START MATERIAL SUPPLIED

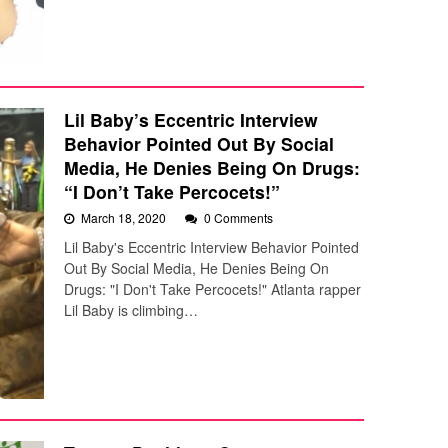
Lil Baby’s Eccentric Interview
Behavior Pointed Out By Social
Media, He Denies Being On Drugs:
“I Don’t Take Percocets!”
March 18, 2020
0 Comments
Lil Baby's Eccentric Interview Behavior Pointed
Out By Social Media, He Denies Being On
Drugs: "I Don't Take Percocets!" Atlanta rapper
Lil Baby is climbing…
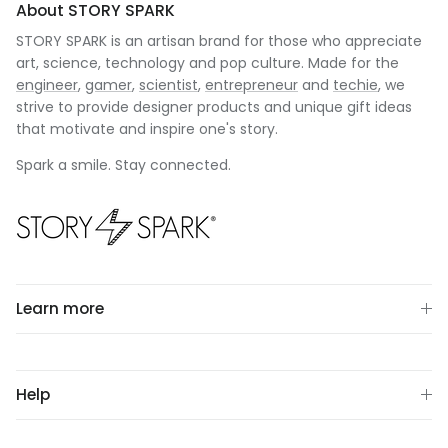
About STORY SPARK
STORY SPARK is an artisan brand for those who appreciate
art, science, technology and pop culture. Made for the
engineer
,
gamer
,
scientist
,
entrepreneur
and
techie
, we
strive to provide designer products and unique gift ideas
that motivate and inspire one's story.
Spark a smile. Stay connected.
Learn more
Help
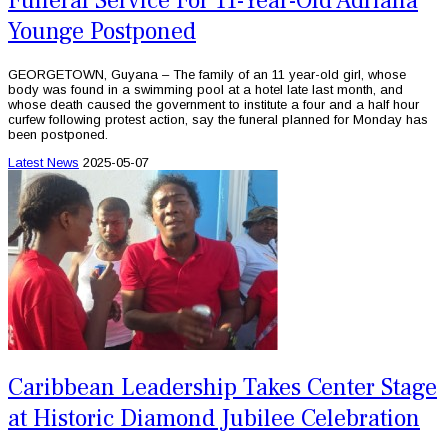
Funeral Service For 11-Year-Old Adriana
Younge Postponed
GEORGETOWN, Guyana – The family of an 11 year-old girl, whose
body was found in a swimming pool at a hotel late last month, and
whose death caused the government to institute a four and a half hour
curfew following protest action, say the funeral planned for Monday has
been postponed.
Latest News
2025-05-07
Caribbean Leadership Takes Center Stage
at Historic Diamond Jubilee Celebration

END MATERIAL SUPPLIED

_PROBLEM_. Print the records again exactly, pictures excluded.

_THE ANSWER_.
Lil Baby’s Eccentric Interview
Behavior Pointed Out By Social
Media, He Denies Being On Drugs:
“I Don’t Take Percocets!”
March 18, 2020
0 Comments
Lil Baby's Eccentric Interview Behavior Pointed
Out By Social Media, He Denies Being On
Drugs: "I Don't Take Percocets!" Atlanta rapper
Lil Baby is climbing…
About STORY SPARK
STORY SPARK is an artisan brand for those who appreciate
art, science, technology and pop culture. Made for the
engineer
,
gamer
,
scientist
,
entrepreneur
and
techie
, we
strive to provide designer products and unique gift ideas
that motivate and inspire one's story.
Spark a smile. Stay connected.
Learn more
Help
Funeral Service For 11-Year-Old Adriana
Younge Postponed
GEORGETOWN, Guyana – The family of an 11 year-old girl, whose
body was found in a swimming pool at a hotel late last month, and
whose death caused the government to institute a four and a half hour
curfew following protest action, say the funeral planned for Monday has
been postponed.
Latest News
2025-05-07
Caribbean Leadership Takes Center Stage
at Historic Diamond Jubilee Celebration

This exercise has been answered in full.